A. Pride

Columbia College Chicago (UNITED STATES)
The role of community-based outreach teaching has grown as a necessary supplement for the decay in public education. From my own twenty-plus years of experience in this discipline, I have seen the outcomes and impact of outreach teaching on otherwise under-performing students. The positive result of outreach programs has been documented through studies; some of this information will be presented in this proposed paper.

Additionally, using anecdotal references to curriculum I have designed and implemented, and research, I will address the following:
• A good partnership makes for an excellent collaboration, but where to begin?
• Creating a pedagogical approach to outreach teaching that respects the partnership while remaining student-centered
• What happens when the dream on paper doesn’t match the challenges of teaching? Modifying your approach to suit the needs of your students
• Methods of program assessment

Good partnerships for outreach initiatives are working relationships that generally share these common values: a mission statement with similar goals, a well-articulated purpose, and mutual respect. The mission of any organization, no matter the size, is a manifesto that reveals its heart. Commonalities in mission statements among organizations considering partnering is no less important than finding a potential mate on the dating circuit who “gets you” because of shared values. This brings to mind one meeting experience I had as Coordinator of Outreach Programs for the Creative Writing Department at Columbia College Chicago. I was attending a community-centered activity organized to introduce College department representatives to community organization heads who were prospecting for outreach partnerships. A form of “speed-dating” was the methodology used to determine potential successes; timed conversations were had between representing agents to discuss their respective ideals, goals, etc. What began as a brief conversation between myself and Music Theatre Workshop resulted in the program “Teens Together”; the curriculum fused writing exercises and theatre performance to serve underprivileged teenagers. The self-select program ran for 11 years.

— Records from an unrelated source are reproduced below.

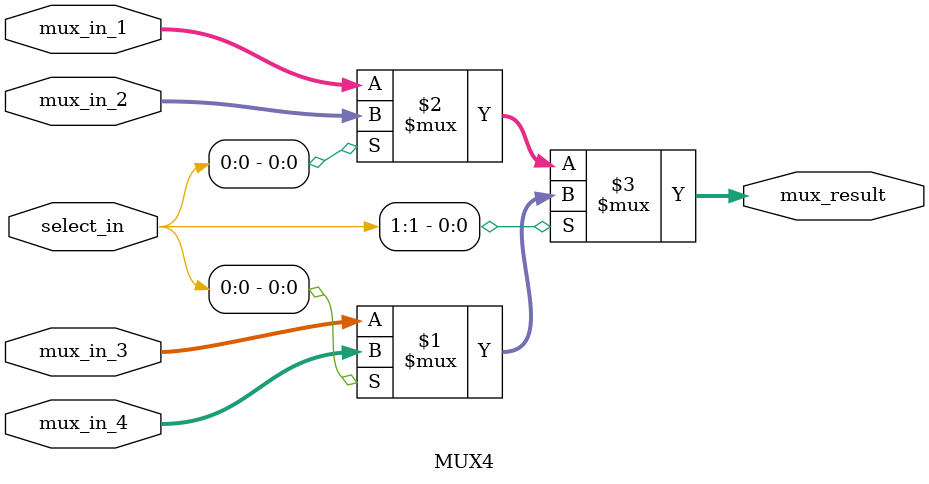
<source format=v>
module MUX2 #(parameter data_width = 32) ( 
    input [data_width - 1 : 0] mux_in_1, 
	input [data_width - 1 : 0] mux_in_2,
    input select_in,
       	output [data_width - 1: 0] mux_result);
    
    assign mux_result = select_in == 0 ? mux_in_1 : mux_in_2;

endmodule

module MUX4 #(parameter data_width = 32) (
    input [data_width - 1 : 0] mux_in_1,
    input [data_width - 1 : 0] mux_in_2,
    input [data_width - 1 : 0] mux_in_3,
    input [data_width - 1 : 0] mux_in_4,
    input [1:0] select_in,
        output [data_width - 1 : 0] mux_result);

    assign mux_result = select_in[1] ? (select_in[0] ? mux_in_4 : mux_in_3) : (select_in[0] ? mux_in_2 : mux_in_1);

endmodule

</source>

During its many cycles, Teens Together was modified for various reasons. In some instances, programmatic changes were required because of the population of youth participants, or the strengths, weaknesses and training of the teachers assigned in a given year. It is critical to revisit the program’s goals and outcomes, periodically, and determine how to address needed changes with a cautiousness that will respect the program’s purpose. This is not always an easy navigation. This paper will articulate important considerations, depending upon the nature of the changes being instituted.

Assessment tools are essential to determine what’s effectively working in an outreach program, and what isn’t. There are many options available to collect this data. One approach is the striking comparative of evaluations administered to participants at the beginning of the program with those given at its completion. This can serve as a narrative that speaks to many aspects of the program, but most pointedly, it can sometimes evidence to organizers the extent to which goals and objectives are being met.
Upon conclusion of this proposed paper, readers will be armed with information for an effective collaboration, and recommended sources to assist in program viability.